### Assigned task
Reproduce all entries below verbatim. Skip the pictures.

#### Record set

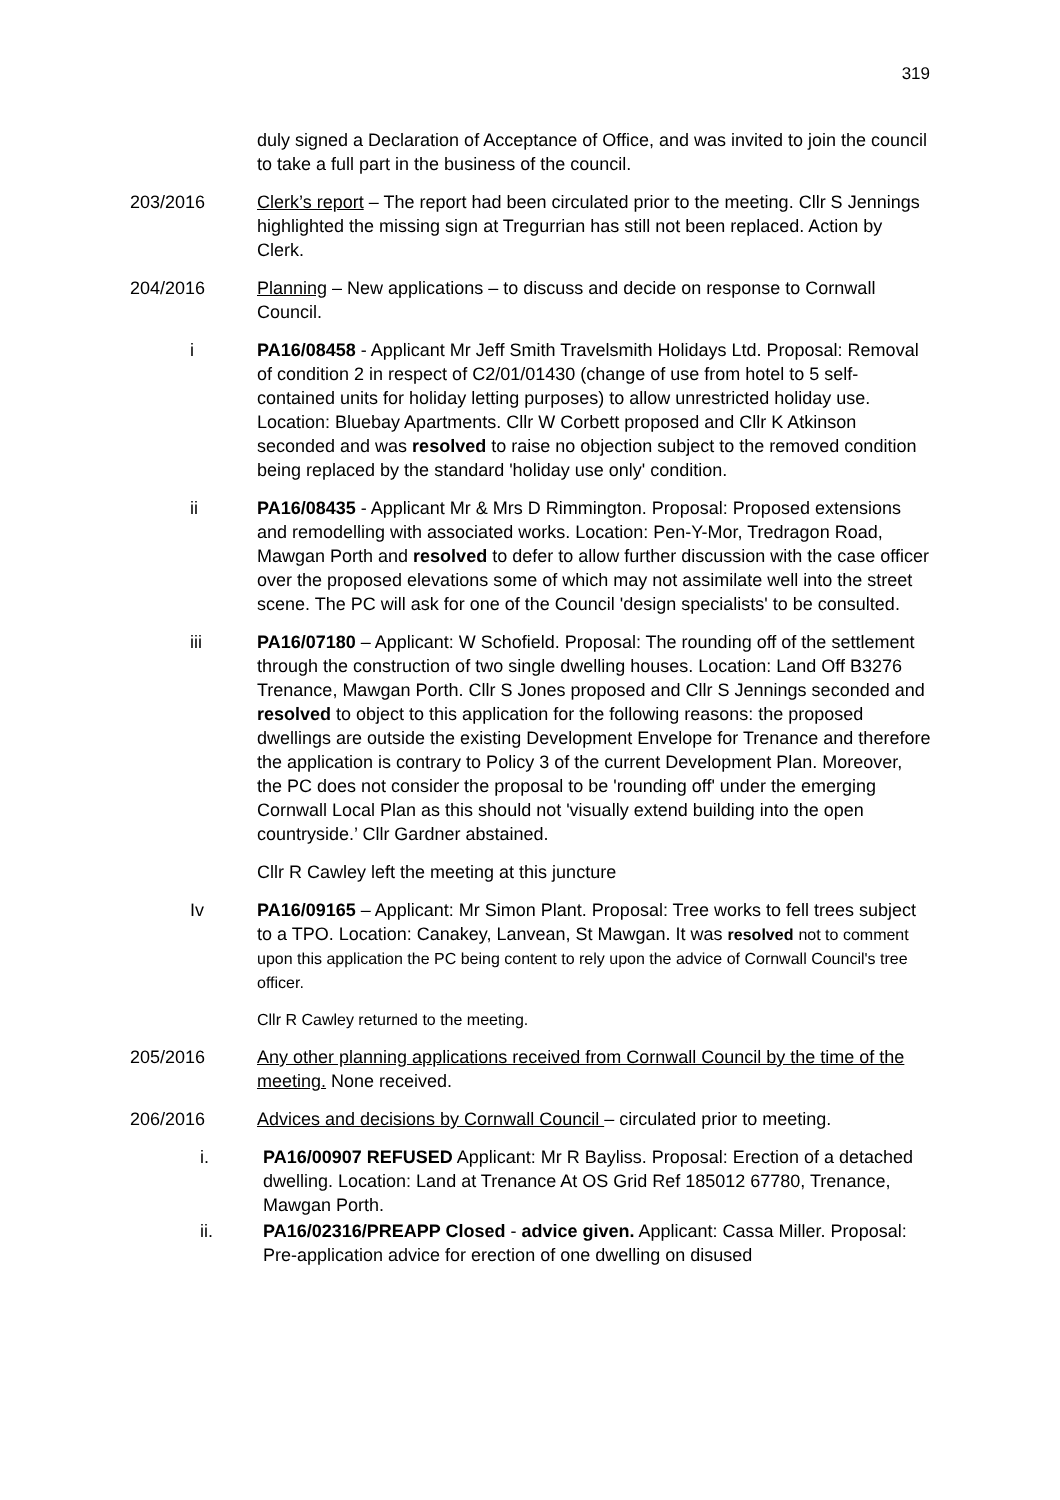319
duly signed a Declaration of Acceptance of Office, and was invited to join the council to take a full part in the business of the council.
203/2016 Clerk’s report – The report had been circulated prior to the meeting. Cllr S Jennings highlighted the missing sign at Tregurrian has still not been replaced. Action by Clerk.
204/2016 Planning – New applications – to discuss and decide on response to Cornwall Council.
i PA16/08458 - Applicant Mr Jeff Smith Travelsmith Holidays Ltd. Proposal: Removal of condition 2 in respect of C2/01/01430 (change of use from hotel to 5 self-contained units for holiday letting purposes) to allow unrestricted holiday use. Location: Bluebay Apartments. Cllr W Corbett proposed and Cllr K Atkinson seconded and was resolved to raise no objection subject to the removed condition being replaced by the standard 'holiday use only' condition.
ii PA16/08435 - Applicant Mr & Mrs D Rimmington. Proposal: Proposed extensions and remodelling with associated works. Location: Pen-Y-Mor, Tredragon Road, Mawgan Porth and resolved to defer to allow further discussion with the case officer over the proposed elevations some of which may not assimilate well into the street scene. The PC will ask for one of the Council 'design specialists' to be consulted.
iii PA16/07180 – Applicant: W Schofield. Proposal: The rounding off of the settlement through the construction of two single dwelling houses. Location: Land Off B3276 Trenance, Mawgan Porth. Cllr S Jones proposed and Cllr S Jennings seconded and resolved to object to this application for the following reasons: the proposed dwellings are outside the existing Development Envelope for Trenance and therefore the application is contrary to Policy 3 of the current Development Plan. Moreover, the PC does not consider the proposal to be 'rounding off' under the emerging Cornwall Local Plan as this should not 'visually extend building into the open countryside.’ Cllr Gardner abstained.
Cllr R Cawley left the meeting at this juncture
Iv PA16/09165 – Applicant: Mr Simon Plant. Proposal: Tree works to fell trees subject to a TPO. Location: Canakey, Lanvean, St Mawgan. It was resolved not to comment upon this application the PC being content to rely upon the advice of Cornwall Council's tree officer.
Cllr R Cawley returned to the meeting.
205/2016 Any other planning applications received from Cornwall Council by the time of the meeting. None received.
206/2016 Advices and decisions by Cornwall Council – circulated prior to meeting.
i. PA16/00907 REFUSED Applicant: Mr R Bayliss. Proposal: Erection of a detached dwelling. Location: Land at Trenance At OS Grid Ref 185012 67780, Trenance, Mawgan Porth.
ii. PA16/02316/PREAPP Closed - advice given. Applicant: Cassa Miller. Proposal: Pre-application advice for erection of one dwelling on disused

########

### Written solution
319
duly signed a Declaration of Acceptance of Office, and was invited to join the council to take a full part in the business of the council.
203/2016 Clerk’s report – The report had been circulated prior to the meeting. Cllr S Jennings highlighted the missing sign at Tregurrian has still not been replaced. Action by Clerk.
204/2016 Planning – New applications – to discuss and decide on response to Cornwall Council.
i PA16/08458 - Applicant Mr Jeff Smith Travelsmith Holidays Ltd. Proposal: Removal of condition 2 in respect of C2/01/01430 (change of use from hotel to 5 self-contained units for holiday letting purposes) to allow unrestricted holiday use. Location: Bluebay Apartments. Cllr W Corbett proposed and Cllr K Atkinson seconded and was resolved to raise no objection subject to the removed condition being replaced by the standard 'holiday use only' condition.
ii PA16/08435 - Applicant Mr & Mrs D Rimmington. Proposal: Proposed extensions and remodelling with associated works. Location: Pen-Y-Mor, Tredragon Road, Mawgan Porth and resolved to defer to allow further discussion with the case officer over the proposed elevations some of which may not assimilate well into the street scene. The PC will ask for one of the Council 'design specialists' to be consulted.
iii PA16/07180 – Applicant: W Schofield. Proposal: The rounding off of the settlement through the construction of two single dwelling houses. Location: Land Off B3276 Trenance, Mawgan Porth. Cllr S Jones proposed and Cllr S Jennings seconded and resolved to object to this application for the following reasons: the proposed dwellings are outside the existing Development Envelope for Trenance and therefore the application is contrary to Policy 3 of the current Development Plan. Moreover, the PC does not consider the proposal to be 'rounding off' under the emerging Cornwall Local Plan as this should not 'visually extend building into the open countryside.’ Cllr Gardner abstained.
Cllr R Cawley left the meeting at this juncture
Iv PA16/09165 – Applicant: Mr Simon Plant. Proposal: Tree works to fell trees subject to a TPO. Location: Canakey, Lanvean, St Mawgan. It was resolved not to comment upon this application the PC being content to rely upon the advice of Cornwall Council's tree officer.
Cllr R Cawley returned to the meeting.
205/2016 Any other planning applications received from Cornwall Council by the time of the meeting. None received.
206/2016 Advices and decisions by Cornwall Council – circulated prior to meeting.
i. PA16/00907 REFUSED Applicant: Mr R Bayliss. Proposal: Erection of a detached dwelling. Location: Land at Trenance At OS Grid Ref 185012 67780, Trenance, Mawgan Porth.
ii. PA16/02316/PREAPP Closed - advice given. Applicant: Cassa Miller. Proposal: Pre-application advice for erection of one dwelling on disused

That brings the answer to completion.